One of the most popular breakfast/brunch alcoholic beverages is called a mimosa. A mimosa is simply one part chilled citrus juice topped off with an equal amount of sparkling wine or champagne.
Mainly when I think about mimosas, I think about suburban mothers who want to feel sophisticated by drinking something bubbly and alcoholic at breakfast, kind of like that Sexual in the City television show. That’s what it was called, right? Sexual in the City? What a classy and urban television show, depicting a realistic version of modern life in a self-centered version of hell. So high-class. So sexual.

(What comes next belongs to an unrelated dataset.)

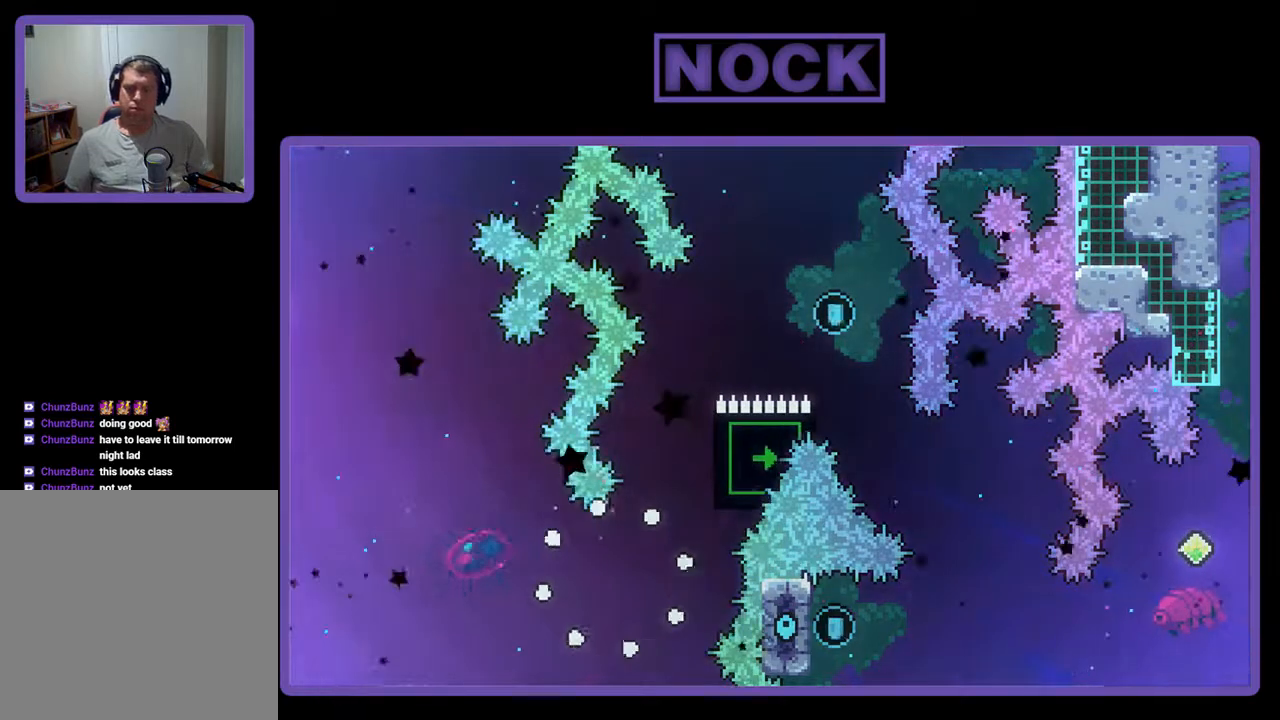
{"buttons": ["R2"], "events": [[300, "R2", "down"]]}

Instead of sophistication, I decided I wanted to flavor this beverage with hopelessness and despair. Nothing spells hopelessness and despair quite like a daily morning hangover. But how do you capture the flavor of immediate disappointment after waking up for the day? I did some deep culinary soul searching and thought about instant morning disappointment. And it hit me. One of the most disappointing things you can consume is orange juice right after you brush your teeth in the morning.
And thus, from the nooks and crannies of my cavernous ass, the Toothpaste and Orange Juice Beermosa was born.
When it comes to mixed cocktails, even simple ones, garnishes and flair are important. So I decided to rim the tall beverage glass with toothpaste.
Giving a glass a rimjob is easy. Start by putting your rimming material on a plate. In this case, I used toothpaste, as I’m really trying to ruin the beverage here. For some reason the toothpaste squeezed itself out in the shape of a crudely drawn penis. I’m not sure how that happened.
Next, place your vessel upside down on the penis. Er, plate. Then spin it around a little, ensuring that all the rimming material sticks to the rim of the glass. If you have a dry rimming material like sugar, all you need to do is moisten the lip of the glass a touch before you put it on the plate.
Isn’t doing rimjobs fun and easy? Your mother did a rimjob for me last night and I quite enjoyed it.
The finished glass should look like this, a beautiful pale creamy blue color smeared around the lip, kind of like your mother’s face the morning after a long night with a player from The Blue Man Group.
The last time I experimented with toothpaste, my friend Ed, a dentist, asked me if I got horribly sick. I had eaten a lot of toothpaste in that one sitting. But I was fine. He was impressed. Apparently you can get real sick if you eat enough toothpaste, so I’m just letting you know that now. I am basically not human anymore so it didn’t faze me at all.
Use a pea-sized portion in a mixing vessel you’re comfortable with possibly ruining. Toothpaste coats everything and is a bitch to clean off, so you’re better off using something you’re willing to sacrifice. Sorry, Dean’s 4% Large Curd Cottage Cheese plastic container. Stir some orange juice into the toothpaste, vigorously. Toothpaste doesn’t really dissolve much so you’re going to have to work hard to get the lumps out.
Pour the orange juice and toothpaste mixture into the glass and top it off with beer.
Now — you might be wondering why I chose beer over sparkling wine or something nice. It is because despair doesn’t taste nice. It tastes like cheap hipster beer. Cheap hipster beer tastes exactly the same going down as it does coming back up once you’ve had a whole bucket. It’s ironic. Hipsters know more about despair than you.
Harvey and Mr. Bee needed a bit of a step-stool to get a better view of the drink. Good thing I had plenty of beer. The Toothpaste and Orange Juice Beermosa tasted like the aftermath of a bad night of drinking, which is a little bit like bile and garbage mixed together. The toothpaste rim along with the toothpaste-infused orange juice adds to the strange chalky and muted orange juice flavor of the cocktail. Overall, I feel as if I was quite successful in capturing a mouthful of despair. This reflects my current state of unemployment perfectly.
If any of you are feeling down and like life has kicked you in the genitalia repeatedly, don’t worry. It’ll be okay. Just know that at any given time I’m often in a worse position than you, mostly because I eat and drink stupid things while generally being an incredibly stupid person. You can wallow in the actual flavor of despair with this horrible cocktail while you’re feeling bad for yourself. Because we all know that heavy alcohol abuse solves all problems, right?